Der Kalksteinklint stammt aus einem tropischen Meer – aus einer Zeit, als das baltische Schild noch nahe des Äquators trieb. Der Klint besteht aus fossilen Resten kalkhaltiger Schalen von Meeresorganismen. Viele Fossilien sind sowohl in ihm als auch in der umgebenden Landschaft zu sehen, so z.B. Korallen und Trilobiten.

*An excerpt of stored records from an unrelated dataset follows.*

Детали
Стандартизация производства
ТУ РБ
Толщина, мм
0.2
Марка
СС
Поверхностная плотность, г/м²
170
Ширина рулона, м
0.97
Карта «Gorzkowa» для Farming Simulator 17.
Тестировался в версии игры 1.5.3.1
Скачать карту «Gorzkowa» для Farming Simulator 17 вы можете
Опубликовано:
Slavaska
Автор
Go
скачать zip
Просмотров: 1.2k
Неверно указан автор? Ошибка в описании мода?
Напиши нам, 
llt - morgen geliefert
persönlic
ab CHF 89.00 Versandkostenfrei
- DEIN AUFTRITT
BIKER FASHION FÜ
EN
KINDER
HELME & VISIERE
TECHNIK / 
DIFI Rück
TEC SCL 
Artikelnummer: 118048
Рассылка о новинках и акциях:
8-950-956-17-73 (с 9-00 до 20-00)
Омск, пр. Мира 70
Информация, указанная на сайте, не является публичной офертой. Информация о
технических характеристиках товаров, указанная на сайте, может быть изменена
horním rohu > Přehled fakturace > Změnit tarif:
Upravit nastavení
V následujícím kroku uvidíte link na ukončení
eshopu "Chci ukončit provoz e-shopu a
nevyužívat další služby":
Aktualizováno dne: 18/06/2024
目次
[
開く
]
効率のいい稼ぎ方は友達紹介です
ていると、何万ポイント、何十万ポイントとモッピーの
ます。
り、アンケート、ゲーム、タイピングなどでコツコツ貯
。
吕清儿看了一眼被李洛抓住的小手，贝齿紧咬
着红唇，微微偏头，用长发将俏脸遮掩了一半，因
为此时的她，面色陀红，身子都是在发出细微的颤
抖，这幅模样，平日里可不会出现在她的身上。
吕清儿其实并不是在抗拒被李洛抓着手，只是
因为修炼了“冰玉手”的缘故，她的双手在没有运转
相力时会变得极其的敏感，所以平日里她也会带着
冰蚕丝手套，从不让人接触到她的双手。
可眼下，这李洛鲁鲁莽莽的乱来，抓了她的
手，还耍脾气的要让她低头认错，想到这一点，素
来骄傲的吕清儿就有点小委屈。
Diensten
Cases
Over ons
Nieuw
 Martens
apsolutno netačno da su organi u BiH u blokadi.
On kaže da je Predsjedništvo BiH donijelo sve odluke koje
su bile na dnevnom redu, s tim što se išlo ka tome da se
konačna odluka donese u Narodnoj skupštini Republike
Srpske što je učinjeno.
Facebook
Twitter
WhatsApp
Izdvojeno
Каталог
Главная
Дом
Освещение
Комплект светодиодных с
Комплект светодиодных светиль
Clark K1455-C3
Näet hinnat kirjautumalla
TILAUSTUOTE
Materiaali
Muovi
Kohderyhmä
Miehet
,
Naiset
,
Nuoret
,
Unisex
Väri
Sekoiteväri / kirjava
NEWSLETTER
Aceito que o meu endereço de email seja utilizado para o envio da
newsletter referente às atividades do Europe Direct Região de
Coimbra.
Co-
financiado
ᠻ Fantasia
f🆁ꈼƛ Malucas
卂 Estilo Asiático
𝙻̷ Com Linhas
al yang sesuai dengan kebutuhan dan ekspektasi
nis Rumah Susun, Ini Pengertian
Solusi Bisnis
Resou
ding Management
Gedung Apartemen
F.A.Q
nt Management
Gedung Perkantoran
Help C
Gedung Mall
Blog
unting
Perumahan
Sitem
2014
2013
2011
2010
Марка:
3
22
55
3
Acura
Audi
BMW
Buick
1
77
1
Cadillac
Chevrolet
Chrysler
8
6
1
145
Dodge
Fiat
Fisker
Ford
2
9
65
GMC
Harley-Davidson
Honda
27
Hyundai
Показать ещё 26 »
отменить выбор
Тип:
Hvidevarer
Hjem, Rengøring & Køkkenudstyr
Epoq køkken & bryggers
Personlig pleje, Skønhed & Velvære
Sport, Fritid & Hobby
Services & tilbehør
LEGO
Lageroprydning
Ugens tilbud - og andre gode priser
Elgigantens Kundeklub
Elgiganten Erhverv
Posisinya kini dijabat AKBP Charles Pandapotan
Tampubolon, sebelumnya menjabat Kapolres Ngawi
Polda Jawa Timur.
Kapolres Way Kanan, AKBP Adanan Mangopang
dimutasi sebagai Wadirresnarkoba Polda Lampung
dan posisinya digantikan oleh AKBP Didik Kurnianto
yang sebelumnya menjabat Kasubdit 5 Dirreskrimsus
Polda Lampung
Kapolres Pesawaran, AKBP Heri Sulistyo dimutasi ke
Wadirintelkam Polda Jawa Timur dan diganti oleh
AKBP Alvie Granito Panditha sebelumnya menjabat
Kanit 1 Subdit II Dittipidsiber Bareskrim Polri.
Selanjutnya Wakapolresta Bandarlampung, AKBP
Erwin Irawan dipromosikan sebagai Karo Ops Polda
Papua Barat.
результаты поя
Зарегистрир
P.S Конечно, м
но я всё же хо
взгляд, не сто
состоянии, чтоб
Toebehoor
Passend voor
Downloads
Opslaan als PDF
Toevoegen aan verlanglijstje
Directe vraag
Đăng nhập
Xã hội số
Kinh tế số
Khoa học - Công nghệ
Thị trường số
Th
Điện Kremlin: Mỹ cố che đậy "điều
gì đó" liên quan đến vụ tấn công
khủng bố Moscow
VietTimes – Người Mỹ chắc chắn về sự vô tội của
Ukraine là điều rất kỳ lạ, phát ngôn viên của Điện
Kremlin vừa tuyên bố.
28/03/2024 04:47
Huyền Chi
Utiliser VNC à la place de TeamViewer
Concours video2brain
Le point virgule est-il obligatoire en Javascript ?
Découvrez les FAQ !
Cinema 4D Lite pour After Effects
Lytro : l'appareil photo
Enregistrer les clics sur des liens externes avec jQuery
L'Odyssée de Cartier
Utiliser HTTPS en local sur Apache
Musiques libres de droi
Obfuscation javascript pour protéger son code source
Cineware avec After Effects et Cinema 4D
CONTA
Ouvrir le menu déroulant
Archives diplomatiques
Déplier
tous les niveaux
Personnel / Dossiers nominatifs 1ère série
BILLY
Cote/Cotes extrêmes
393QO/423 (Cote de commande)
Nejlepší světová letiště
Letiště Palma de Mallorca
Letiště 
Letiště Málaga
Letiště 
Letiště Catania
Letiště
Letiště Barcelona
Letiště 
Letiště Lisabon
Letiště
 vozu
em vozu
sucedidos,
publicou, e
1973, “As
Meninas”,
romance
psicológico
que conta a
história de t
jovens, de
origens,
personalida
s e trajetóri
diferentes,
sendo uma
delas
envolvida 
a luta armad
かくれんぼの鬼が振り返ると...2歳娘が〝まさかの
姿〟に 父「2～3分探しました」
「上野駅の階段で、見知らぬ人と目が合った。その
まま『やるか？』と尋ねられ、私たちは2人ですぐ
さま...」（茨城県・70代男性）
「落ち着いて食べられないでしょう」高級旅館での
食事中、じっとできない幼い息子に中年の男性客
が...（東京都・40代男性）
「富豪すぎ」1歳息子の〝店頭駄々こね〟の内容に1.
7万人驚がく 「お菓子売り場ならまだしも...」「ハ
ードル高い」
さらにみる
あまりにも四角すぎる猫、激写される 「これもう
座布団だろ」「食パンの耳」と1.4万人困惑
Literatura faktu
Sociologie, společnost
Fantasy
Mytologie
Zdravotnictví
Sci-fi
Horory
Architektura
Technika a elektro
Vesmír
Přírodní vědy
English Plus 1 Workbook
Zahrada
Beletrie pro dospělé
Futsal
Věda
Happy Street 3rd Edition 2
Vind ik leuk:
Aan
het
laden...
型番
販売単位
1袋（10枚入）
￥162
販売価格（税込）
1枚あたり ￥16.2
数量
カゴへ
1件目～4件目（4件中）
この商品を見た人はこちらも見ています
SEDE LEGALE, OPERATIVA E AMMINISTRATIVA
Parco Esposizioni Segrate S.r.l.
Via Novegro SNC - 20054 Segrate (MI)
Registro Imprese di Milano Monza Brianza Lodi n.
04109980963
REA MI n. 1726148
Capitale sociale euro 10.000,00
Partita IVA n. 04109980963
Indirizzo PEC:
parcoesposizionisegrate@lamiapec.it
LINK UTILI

Die dünne Erdschicht auf dem Klint bietet eine Heimat für einzigartige Pflanzengemeinschaften – Alvarwiesen, reich an Wacholder, sind nur in Estland und einigen Teilen Südschwedens zu finden. Zwischen den Kalksteinschichten liegt Ölschiefer, Estlands Hauptquelle an fossilen Brennstoffen, der aus Uralgen entstanden ist. Estnischer Ölschiefer gilt als einer der hochwertigsten der Welt.

Der Klint schafft spektakuläre Wasserfälle und Stromschnellen

Fließen sie über den Klint, bilden die meisten der nordestnischen Flüsse malerische Stromschnellen und Wasserfälle. Der höchste ist der Wasserfall von Valaste mit 32 Metern, der gewaltigste der Wasserfall von Jägala. Die beste Zeit für einen Besuch ist der Winter, wenn das Wasser friert und faszinierende Eishöhlen und Formationen bildet.

Kalkstein ist der nationale Stein Estlands und wird auch „nordischer Marmor“ genannt. Er wird seit über 2000 Jahren als Baumaterial verwendet. Die Altstadt von Tallinn und viel Burgen und Gutshäuser des Landes sind aus Kalkstein errichtet. Er wurde sogar für den Bau der Zarenpaläste nach St. Petersburg exportiert.